I wonder if this kind of method cache could be implemented for CRuby!
Debugging in JRuby+Truffle (described in section 6) is a tour de force for the Truffle-Graal combo. Other Rubies incur big performance penalties for debugging. Some require a special “debug” flag. But Seaton implements zero-overhead, always-available debugging by applying Truffle concepts in a new way.
Debugging hooks (such as the beginning of a new line) are added as “transparent” Truffle AST nodes, analogous to CRuby’s
trace instruction. By default, they don’t do anything – they just call through to their child nodes. Since they’re “just” Truffle nodes, they’re optimized like the rest of the program (and since they’re transparent, they’re optimized away completely). When those nodes are targeted for debugging, they’re de-optimized, updated with the appropriate debug code, and the program continues running (and self-optimizing). When the debugger is detached, the node de-optimizes again, replaces itself with transparent nodes again, and the program resumes.
This chapter included a good description of Graal’s
Assumption concept. Assumptions are attached to optimized code. As long as
isValid() is true, optimized code is executed. However, when an assumption is marked as invalid, Graal transfers execution back to the interpreter. Debugging takes advantage of this construct: debug nodes are transparent under the assumption that no debugger is attached to them. But when a developer attaches a debugger, then that assumption is invalidated and Graal de-optimizes and starts interpreting with the new debug nodes. Removing a debugger does the same thing: it invalidates an assumption, automatically de-optimizing the compiled code.
Interpreting Native Extensions
Truffle: if it’s not solving your problems, you’re not using enough of it!
Throughout the paper, Seaton points out the “real-world” challenge of any new Ruby implementation: it simply must support all existing code, including C extensions! If you require developers to rewrite code for a new implementation, they probably won’t bother with it.
He also points out that CRuby’s C API is an implementer’s nightmare (my words, not his). It’s tightly coupled to CRuby’s implementation it provides direct access to CRuby’s memory (eg, string pointers).
Truffle’s design offers a solution to this problem. Truffle languages implement common interfaces for AST nodes and objects, meaning that they can be shared between languages! With this technique, JRuby+Truffle can implement Ruby’s C API by interpreting C with Truffle. Since it’s “just Truffle”, C and Ruby ASTs can be seamlessly merged. They are even optimized together, just like a pure-Ruby program.
Seaton describes some particular techniques for adapting the pre-existing TruffleC project to the Ruby C API. In typical fashion, JRuby+Truffle outpaces CRuby – even for C extensions!

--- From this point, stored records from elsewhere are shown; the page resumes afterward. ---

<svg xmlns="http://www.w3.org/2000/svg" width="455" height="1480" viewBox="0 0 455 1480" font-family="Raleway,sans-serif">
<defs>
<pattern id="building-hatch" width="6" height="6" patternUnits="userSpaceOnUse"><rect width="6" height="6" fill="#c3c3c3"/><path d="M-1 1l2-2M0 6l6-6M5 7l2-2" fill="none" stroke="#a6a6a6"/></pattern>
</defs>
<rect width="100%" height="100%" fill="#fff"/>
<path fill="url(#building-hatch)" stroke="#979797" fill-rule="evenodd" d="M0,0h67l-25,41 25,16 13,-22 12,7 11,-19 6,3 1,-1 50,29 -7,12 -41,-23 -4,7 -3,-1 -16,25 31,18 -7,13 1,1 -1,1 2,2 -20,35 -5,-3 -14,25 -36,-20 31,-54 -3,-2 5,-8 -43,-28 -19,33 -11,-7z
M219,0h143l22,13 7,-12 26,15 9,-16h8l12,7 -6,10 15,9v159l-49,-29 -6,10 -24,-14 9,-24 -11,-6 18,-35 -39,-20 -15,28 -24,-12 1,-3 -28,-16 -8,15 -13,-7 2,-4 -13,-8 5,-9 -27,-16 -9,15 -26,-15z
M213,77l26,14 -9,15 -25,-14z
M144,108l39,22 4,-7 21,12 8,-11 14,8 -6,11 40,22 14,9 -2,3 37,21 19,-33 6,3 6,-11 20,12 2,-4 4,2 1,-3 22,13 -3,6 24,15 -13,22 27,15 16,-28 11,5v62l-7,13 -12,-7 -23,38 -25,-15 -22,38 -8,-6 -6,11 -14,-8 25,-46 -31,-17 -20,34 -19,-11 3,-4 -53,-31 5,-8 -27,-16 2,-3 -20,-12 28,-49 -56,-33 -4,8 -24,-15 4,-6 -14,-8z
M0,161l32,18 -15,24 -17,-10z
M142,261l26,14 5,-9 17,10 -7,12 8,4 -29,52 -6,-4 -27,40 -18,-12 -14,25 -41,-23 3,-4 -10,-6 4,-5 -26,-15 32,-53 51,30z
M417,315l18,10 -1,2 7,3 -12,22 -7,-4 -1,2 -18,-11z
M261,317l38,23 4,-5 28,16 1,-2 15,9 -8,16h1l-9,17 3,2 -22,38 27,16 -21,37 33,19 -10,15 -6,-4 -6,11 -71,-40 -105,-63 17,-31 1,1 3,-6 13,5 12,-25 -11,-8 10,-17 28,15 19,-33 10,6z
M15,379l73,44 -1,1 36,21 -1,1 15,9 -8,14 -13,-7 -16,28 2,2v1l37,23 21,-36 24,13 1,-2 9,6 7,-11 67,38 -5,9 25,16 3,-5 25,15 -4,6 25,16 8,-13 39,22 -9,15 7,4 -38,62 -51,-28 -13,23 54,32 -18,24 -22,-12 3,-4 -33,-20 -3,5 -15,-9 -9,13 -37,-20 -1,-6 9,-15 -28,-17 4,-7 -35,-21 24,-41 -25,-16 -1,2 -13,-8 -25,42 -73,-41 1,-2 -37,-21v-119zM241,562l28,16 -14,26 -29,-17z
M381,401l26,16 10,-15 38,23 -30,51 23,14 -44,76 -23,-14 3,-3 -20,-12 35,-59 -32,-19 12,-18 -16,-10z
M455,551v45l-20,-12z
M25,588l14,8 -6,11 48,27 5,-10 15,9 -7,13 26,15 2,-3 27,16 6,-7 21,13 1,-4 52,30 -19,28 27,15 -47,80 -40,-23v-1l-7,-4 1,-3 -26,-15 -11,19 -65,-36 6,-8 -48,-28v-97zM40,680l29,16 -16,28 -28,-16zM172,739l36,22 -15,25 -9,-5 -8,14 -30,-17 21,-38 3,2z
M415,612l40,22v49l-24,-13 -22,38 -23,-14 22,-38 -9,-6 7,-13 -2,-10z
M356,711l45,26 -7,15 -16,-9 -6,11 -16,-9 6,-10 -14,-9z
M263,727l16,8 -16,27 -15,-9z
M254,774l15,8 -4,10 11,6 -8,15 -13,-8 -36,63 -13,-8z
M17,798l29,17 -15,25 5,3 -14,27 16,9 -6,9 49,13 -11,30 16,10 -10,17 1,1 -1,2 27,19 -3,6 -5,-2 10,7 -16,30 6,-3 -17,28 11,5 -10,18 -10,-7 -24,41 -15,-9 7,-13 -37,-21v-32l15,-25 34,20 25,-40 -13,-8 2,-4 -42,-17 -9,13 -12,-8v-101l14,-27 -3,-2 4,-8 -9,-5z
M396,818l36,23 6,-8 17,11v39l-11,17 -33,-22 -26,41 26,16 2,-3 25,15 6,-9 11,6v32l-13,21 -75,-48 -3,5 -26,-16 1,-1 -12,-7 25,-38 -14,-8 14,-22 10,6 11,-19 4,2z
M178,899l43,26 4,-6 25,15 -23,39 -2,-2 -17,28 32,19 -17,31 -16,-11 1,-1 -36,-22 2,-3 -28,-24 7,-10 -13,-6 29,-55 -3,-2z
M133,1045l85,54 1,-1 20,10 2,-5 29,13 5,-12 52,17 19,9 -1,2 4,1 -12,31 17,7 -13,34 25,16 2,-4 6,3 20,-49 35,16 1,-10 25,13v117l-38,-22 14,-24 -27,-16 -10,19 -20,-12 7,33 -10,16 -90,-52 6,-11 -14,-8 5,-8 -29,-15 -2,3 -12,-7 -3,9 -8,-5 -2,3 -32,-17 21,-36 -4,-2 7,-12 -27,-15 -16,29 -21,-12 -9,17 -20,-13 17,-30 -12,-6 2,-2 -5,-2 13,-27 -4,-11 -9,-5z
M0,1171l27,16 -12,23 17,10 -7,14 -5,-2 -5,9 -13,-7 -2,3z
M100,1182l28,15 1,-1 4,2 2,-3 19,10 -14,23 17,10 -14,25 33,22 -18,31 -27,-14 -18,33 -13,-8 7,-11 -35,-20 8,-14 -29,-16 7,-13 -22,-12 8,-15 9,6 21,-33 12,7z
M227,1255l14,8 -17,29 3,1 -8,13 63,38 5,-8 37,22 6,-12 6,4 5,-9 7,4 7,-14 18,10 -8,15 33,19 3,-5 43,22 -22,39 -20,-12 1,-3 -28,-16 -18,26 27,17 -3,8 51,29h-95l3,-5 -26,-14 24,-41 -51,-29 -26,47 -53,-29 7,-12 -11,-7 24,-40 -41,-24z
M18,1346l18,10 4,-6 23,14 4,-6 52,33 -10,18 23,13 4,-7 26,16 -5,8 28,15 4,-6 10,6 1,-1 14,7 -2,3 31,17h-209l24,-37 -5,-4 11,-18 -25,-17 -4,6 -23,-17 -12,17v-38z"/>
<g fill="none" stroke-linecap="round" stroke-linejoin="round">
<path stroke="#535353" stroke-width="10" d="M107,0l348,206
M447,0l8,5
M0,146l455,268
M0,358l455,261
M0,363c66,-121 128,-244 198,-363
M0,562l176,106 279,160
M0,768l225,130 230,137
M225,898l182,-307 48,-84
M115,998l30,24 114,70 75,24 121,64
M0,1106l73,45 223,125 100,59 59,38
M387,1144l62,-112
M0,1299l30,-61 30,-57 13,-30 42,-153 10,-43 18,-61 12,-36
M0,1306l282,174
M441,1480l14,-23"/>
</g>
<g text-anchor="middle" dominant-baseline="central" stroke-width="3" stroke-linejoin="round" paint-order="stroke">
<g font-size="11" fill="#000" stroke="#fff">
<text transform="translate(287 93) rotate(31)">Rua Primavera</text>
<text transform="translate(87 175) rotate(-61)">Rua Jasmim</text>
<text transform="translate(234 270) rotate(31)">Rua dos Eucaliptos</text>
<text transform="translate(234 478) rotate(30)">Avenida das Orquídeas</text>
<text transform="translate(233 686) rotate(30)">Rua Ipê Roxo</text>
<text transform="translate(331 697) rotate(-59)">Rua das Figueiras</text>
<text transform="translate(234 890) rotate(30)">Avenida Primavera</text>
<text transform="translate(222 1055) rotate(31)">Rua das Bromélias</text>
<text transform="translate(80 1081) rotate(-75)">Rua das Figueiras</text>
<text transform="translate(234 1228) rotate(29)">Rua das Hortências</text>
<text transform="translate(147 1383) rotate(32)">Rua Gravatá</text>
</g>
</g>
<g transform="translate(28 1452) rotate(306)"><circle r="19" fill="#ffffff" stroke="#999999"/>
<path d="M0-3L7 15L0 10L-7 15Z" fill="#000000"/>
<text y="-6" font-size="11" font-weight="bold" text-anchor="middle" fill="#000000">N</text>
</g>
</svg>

The only remaining question I have is, how bad is warm-up cost in practice? All of JRuby+Truffle’s benchmarks are at “peak performance”, but the system is “cold” at start-up, and many triggers in the program can cause the system to de-optimize. Is JIT warm-up a real issue?
“Optimizing Ruby” was a great read. Although I found the subject matter quite challenging, the writing style and occasional illustrations helped me keep up. Practically speaking, I can’t use JRuby+Truffle until it runs all of Ruby on Rails, which isn’t the case yet. I’m eager to see how this project matures!